[Teks Bacaan]
********

Pengamat Politik AS: Gedung Putih Kini Jadi TKP Tindak Pidana

Penyelidikan sejumlah kasus besar di AS kini terpusat di Gedung Putih. Bahkan proses tersebut berpotensi ikut menyeret Donald Trump.

oleh Khairisa Ferida diperbarui 15 Jun 2017, 18:40 WIB
Diterbitkan 15 Jun 2017, 18:40 WIB
Gedung Putih (AP)
Gedung Putih (AP)

Liputan6.com, Washington, DC - Sebagai istana sekaligus kantor kepresidenan, Gedung Putih sepanjang sejarahnya menjadi simbol kepemimpinan, demokrasi, dan kekuasaan. Namun kini, ceritanya berbeda.

Hari-hari terakhir, gedung yang didesain oleh arsitek kelahiran Irlandia James Hoban itu dianggap bak sebuah "tempat kejadian perkara" (TKP). Adalah Seth Abramson, seorang pengamat politik AS yang menyebutnya demikian.

"Sekarang Gedung Putih adalah sebuah TKP tindak pidana," demikian kicau Abramson di media sosial Twitter.

Pemicu pernyataan Abramson adalah karena penyelidikan sejumlah kasus hukum terpusat di Gedung Putih, mulai dari dugaan intervensi Rusia dalam Pilpres AS 2016 hingga tudingan bahwa Donald Trump berusaha menghalangi hukum.

Faktanya, saat ini Trump memang tengah diselidiki oleh seorang penasihat khusus atau special counsel Robert Mueller yang ditunjuk secara independen oleh Jaksa Agung AS.

********

[Materi yang Disediakan]
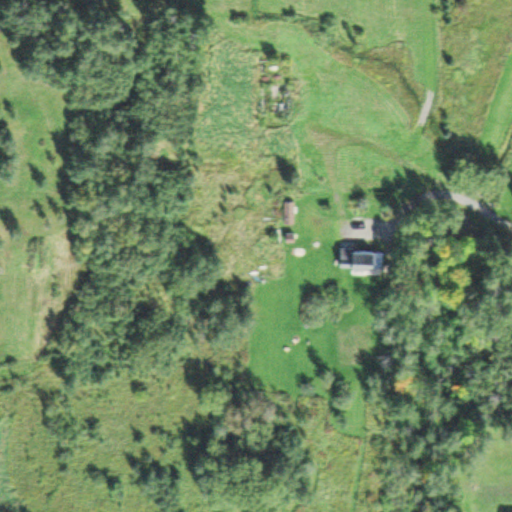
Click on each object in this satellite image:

********

[Soal] Tulis ulang paragraf teks bacaan yang diawali "Pemicu pernyataan Abramson" dalam bentuk daftar singkat yang tetap memuat fakta utamanya.

[Jawaban]
Pemicu pernyataan Abramson adalah penyelidikan kasus hukum yang terpusat di Gedung Putih, antara lain:
- dugaan intervensi Rusia dalam Pilpres AS 2016
- tudingan bahwa Donald Trump berusaha menghalangi hukum